Carol Willis : Yes, and until we had the latest fiscal crisis, the highest and best use of New York land was luxury apartments, and a majority of development was going into apartments. Again, timing really matters in the developer’s mindset, where function follows finance, and finance follows function; they are reciprocal.
Jesse Seegers : To talk more about the present and the future: in the past 15 years we have witnessed the phenomenon that a developer building a condo building could hire a “star” or “brand-name” architect and charge 10-15% more on the prices of those condos, for high-design value. Could you comment on that and how it relates to your theory?
Carol Willis : Well, the first sentence of the book says, I picked the term “form follows finance” because I liked the alliteration, and because economics is obviously important and has been far too undervalued. It is certainly about money, but it’s not only about money. Even if it’s 90% about money, that doesn’t mean that spending a little bit extra gets you a little bit more in the end. I think that is the argument for high-style design, or star-chitecture or branding, however you want to think about it. In the 1920’s that might have been a Park Avenue Apartment design by Rosario Candela. A name well recognized for gracious design or “Society Design” was important, but the address was the thing you were buying. People certainly still “buy” addresses, or neighborhoods, for example Williamsburg, or SoHo, or High Line. The idea is that a named-neighborhood has greater value than some place that is on 23rd Street. I think good design does matter, just for its own purposes, and starchitects are good architects. It’s not just that they are celebrities with ersatz reputations. They win a Pritzker prize because they’ve done work of real merit. So you are buying cashmere instead of wool. They may all keep you warm, but some of them are going to feel better and look better.

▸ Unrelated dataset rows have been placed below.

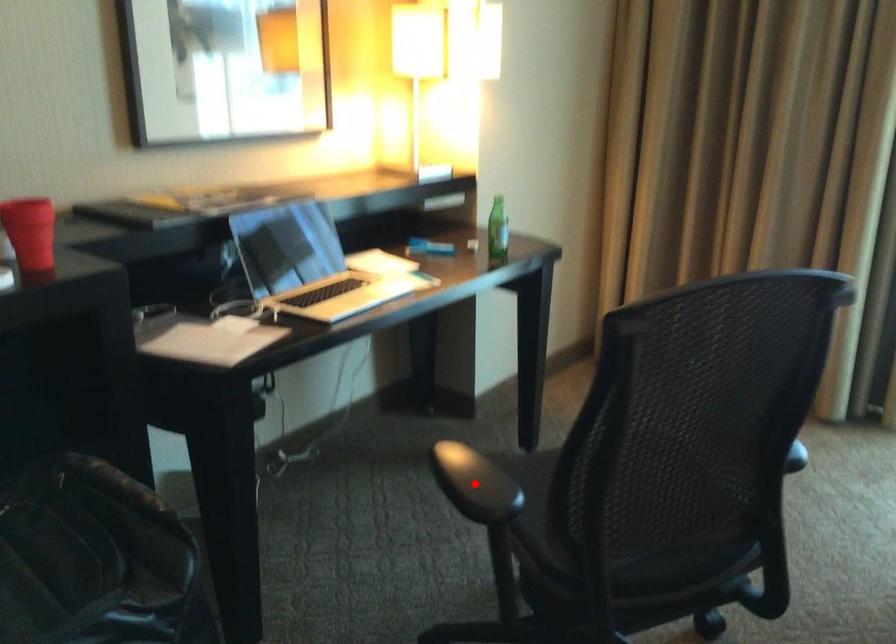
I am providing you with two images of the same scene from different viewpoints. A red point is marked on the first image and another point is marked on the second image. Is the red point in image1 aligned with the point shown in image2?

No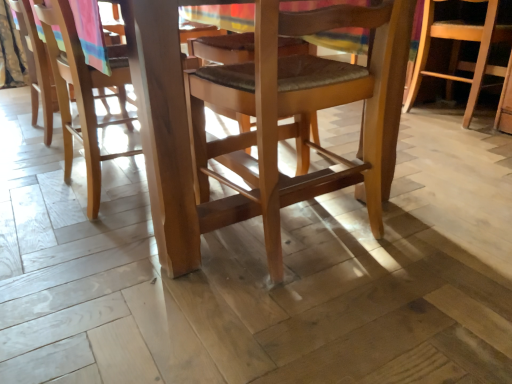
Question: Looking at their shapes, would you say light brown wood chair at left, the 2th chair when ordered from front to back, is wider or thinner than wooden chair at center, which appears as the first chair when viewed from the front?

Choices:
 (A) thin
 (B) wide

Answer: (A)

Question: In terms of size, does light brown wood chair at left, placed as the 1th chair when sorted from left to right, appear bigger or smaller than wooden chair at center, the 3th chair from the back?

Choices:
 (A) big
 (B) small

Answer: (B)

Question: Which object is the farthest from the wooden chair at center, positioned as the 3th chair in front-to-back order?

Choices:
 (A) wooden chair at center, the second chair from the right
 (B) light brown wood chair at left, placed as the 1th chair when sorted from left to right

Answer: (B)

Question: Which is farther from the wooden chair at center, the first chair viewed from the right?

Choices:
 (A) light brown wood chair at left, the 3th chair positioned from the right
 (B) wooden chair at center, the second chair from the right

Answer: (A)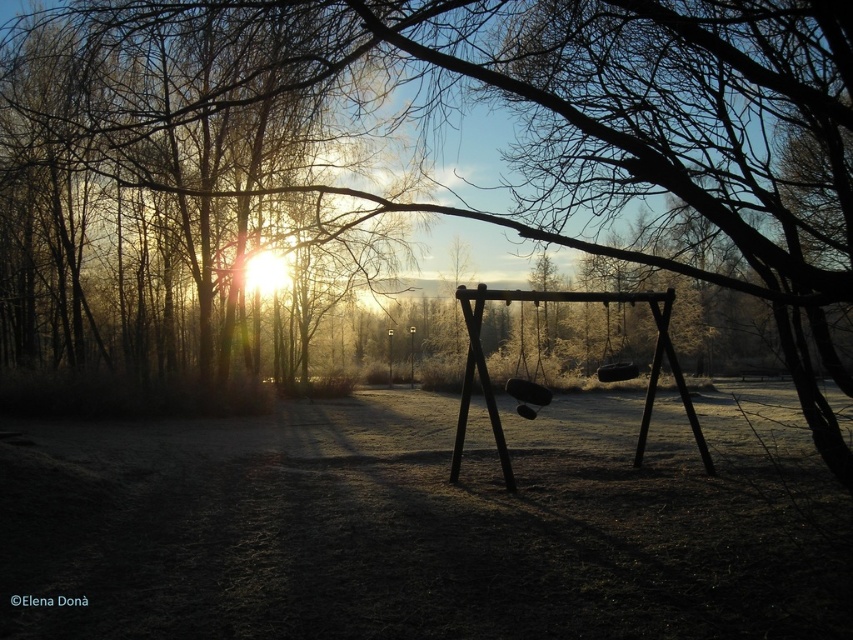
Question: Does brown wooden swing at center appear on the left side of black rubber swing at center?

Choices:
 (A) yes
 (B) no

Answer: (A)

Question: Which of the following is the farthest from the observer?

Choices:
 (A) (523, 384)
 (B) (456, 465)
 (C) (625, 371)

Answer: (C)

Question: Is brown wooden swing at center smaller than black rubber swing at center?

Choices:
 (A) yes
 (B) no

Answer: (A)

Question: Which of the following is the closest to the observer?

Choices:
 (A) brown wooden swing at center
 (B) wooden swing at center

Answer: (A)

Question: Can you confirm if wooden swing at center is positioned below black rubber swing at center?

Choices:
 (A) yes
 (B) no

Answer: (A)

Question: Which point appears closest to the camera in this image?

Choices:
 (A) (538, 403)
 (B) (467, 326)
 (C) (616, 365)

Answer: (B)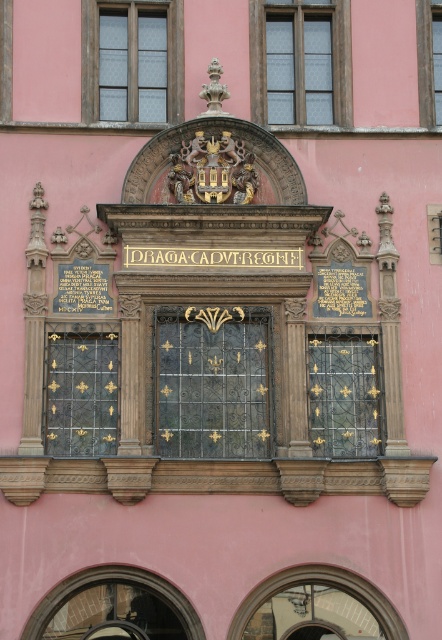
Is clear glass window at upper left bigger than clear glass window at upper center?

Indeed, clear glass window at upper left has a larger size compared to clear glass window at upper center.

Who is positioned more to the left, clear glass window at upper left or clear glass window at upper center?

clear glass window at upper left is more to the left.

Describe the element at coordinates (132, 60) in the screenshot. Image resolution: width=442 pixels, height=640 pixels. I see `clear glass window at upper left` at that location.

Where is `clear glass window at upper left`? The height and width of the screenshot is (640, 442). clear glass window at upper left is located at coordinates (132, 60).

Is clear glass window at upper left to the left of polished brass grille at center left from the viewer's perspective?

No, clear glass window at upper left is not to the left of polished brass grille at center left.

Which is in front, point (167, 61) or point (60, 428)?

Positioned in front is point (60, 428).

In the scene shown: Who is more forward, (102, 77) or (60, 419)?

Point (60, 419)

This screenshot has height=640, width=442. In order to click on clear glass window at upper left in this screenshot , I will do `click(132, 60)`.

Is clear glass window at upper left below black wrought iron window at center?

No.

What do you see at coordinates (132, 60) in the screenshot?
I see `clear glass window at upper left` at bounding box center [132, 60].

Where is `clear glass window at upper left`? This screenshot has width=442, height=640. clear glass window at upper left is located at coordinates (132, 60).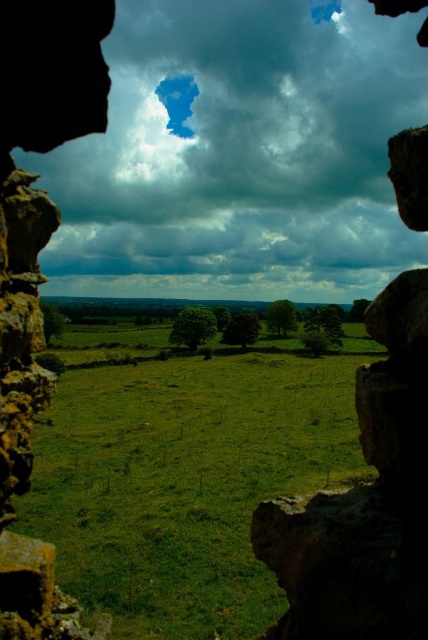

Jesse Seegers : What is the follow-up book to Form Follows Finance?
Carol Willis : In the book, I skip the second half of the century, because it would be its own book and would take far too long given my current projects to devote the amount of energy that I gave to Form Follows Finance. The first book evolved over quite a few years and various thought-processes. It’s very reductive as a text, but it took a long time to think through the research and to figure out how to make it shorter. While I love Modernism, I’m not convinced that it is so richly explicable as the first half of the twentieth century is, because with Modernism, style really does matter.
This show on “Supertall” really interests me, to try to look across countries, rather than just at one city or one era, to see how buildings were the same and to say, “What can you say about the 21st century?” There is now a natural break between the 21st century and the 20th, and because of 9/11 in particular – after 9/11 radio journalists and newspaper editors were proclaiming the death of the skyscraper and running headlines asking, “Will there be any more skyscrapers?” And there have been more than ever before in any decade of history. I want to ask: If you look at what has happened and what is happening based on this first decade of design, what do they have in common? They have strong characteristics in common, but when you talk to the architects individually, they say each one of these buildings is really a one-off, because each developer wants each building to be iconic in that city. They are both of those things at the same time. Further, concentrating large numbers of people together allows for mass transit and common public space shared by everyone and that is well programmed, attractive, and publicly accessible. I think that’s a logical way to use the planet.